NFL season is right around the corner, which means fantasy football season is coming, which means millions of Americans will soon become irrationally angry with large men who they have never met. To explore the psyche of the average fantasy football obsessive, Lenovo, The Onion, and the NFL are teaming up for Tough Season, a web series about a schlubby manager and his beloved team.
Lenovo, in partnership with DigitasLBi, has sponsored the eight episode series as a way of promoting both its ‘Fantasy Coach of the Year‘ contest (where the winner will receive Super Bowl tickets) and its flexible, snazzy, Lenovo Yoga computer, which is presented in the series as a key to fantasy football success.
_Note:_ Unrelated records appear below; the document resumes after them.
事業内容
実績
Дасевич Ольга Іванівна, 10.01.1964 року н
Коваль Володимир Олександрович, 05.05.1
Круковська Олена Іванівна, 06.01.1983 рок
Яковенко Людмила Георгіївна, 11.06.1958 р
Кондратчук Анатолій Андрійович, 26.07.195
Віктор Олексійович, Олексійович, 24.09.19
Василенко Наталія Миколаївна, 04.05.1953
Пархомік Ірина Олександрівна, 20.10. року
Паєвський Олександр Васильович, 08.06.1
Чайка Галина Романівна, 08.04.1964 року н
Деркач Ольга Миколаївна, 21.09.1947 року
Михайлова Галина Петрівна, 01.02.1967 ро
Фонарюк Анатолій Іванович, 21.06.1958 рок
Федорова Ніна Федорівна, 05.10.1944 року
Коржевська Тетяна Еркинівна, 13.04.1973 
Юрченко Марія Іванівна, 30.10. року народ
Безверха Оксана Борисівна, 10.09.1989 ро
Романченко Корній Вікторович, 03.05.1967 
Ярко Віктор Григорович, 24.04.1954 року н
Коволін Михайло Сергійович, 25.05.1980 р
The main character is Brad Blevins, a fictional office worker who will add a touch of transmedia interactivity to the series through his own personal Twitter account. Within the show and over social media, Brad will interact with his team and respond to their performances. The kicker is the participation of the players themselves: NFL stars with roles in Tough Season include Matt Forte, Andrew Luck, and Larry Fitzgerald.
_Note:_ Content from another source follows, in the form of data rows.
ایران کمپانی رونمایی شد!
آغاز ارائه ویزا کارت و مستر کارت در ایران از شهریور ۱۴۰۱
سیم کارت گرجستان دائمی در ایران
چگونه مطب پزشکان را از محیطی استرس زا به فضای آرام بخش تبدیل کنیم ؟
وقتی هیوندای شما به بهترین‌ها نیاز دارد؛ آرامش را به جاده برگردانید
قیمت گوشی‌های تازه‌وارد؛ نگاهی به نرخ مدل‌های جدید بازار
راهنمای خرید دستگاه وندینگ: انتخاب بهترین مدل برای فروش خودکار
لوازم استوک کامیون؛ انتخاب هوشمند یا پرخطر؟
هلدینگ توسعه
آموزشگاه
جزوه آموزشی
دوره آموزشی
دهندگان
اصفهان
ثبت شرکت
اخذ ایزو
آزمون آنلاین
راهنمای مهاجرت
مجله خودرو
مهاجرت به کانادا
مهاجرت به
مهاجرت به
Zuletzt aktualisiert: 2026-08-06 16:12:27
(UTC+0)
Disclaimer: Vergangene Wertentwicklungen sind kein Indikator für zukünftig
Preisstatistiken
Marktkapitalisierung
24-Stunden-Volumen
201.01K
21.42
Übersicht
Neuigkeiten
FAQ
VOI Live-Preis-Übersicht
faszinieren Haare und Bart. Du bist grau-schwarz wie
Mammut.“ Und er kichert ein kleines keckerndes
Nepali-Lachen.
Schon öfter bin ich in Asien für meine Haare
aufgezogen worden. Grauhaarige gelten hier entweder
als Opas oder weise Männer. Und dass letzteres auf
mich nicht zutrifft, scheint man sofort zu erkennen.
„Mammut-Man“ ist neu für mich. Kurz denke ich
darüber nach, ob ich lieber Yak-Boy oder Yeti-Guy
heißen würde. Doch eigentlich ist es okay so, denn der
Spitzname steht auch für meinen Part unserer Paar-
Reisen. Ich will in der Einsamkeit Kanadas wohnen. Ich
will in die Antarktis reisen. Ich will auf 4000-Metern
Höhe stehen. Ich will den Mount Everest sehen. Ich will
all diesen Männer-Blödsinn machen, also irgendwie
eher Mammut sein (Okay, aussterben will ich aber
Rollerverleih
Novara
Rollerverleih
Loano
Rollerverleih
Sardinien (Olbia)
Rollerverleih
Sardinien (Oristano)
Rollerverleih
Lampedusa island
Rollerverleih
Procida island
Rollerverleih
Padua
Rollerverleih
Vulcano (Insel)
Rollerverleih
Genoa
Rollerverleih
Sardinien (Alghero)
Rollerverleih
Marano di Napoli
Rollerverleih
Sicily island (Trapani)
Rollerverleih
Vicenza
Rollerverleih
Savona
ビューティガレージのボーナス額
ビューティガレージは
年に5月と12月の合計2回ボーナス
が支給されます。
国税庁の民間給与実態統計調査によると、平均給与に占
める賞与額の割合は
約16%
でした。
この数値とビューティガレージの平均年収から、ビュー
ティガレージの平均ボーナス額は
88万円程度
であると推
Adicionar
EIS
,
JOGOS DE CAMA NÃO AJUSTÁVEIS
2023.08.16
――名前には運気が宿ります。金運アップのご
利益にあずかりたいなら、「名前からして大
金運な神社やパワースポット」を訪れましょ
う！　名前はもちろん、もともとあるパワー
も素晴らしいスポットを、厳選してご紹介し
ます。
“Brad will have his own Twitter handle and Facebook page — and starting with episode one, seven NFL players (some of who also appear on the show) will engage with Brad on these channels throughout the season,” said Kevin Berman, Lenovo’s director of North American advertising and marketing services. “And Brad won’t just tweet out episode — he’ll be reacting to what’s really going on during the season: commenting on games (as they relate to his fantasy football team), engaging with players, and weighing in on the fantasy coach contest leaderboard.”
Lenovo has chosen to distribute Tough Season via The Onion. The top satire publication has a history of releasing high-quality web mockumentaries, and judging by the first episode, Tough Season is primed to continue that positive track record. It’s a savvy mix of The League, The Office, and your average Sports Center commercial; even if it doesn’t live up to potential, it will remind fantasy owners that, no matter how badly their teams perform in 2013, at least they’re not as crazy, airheaded, and megalomaniacal as Brad Blevins.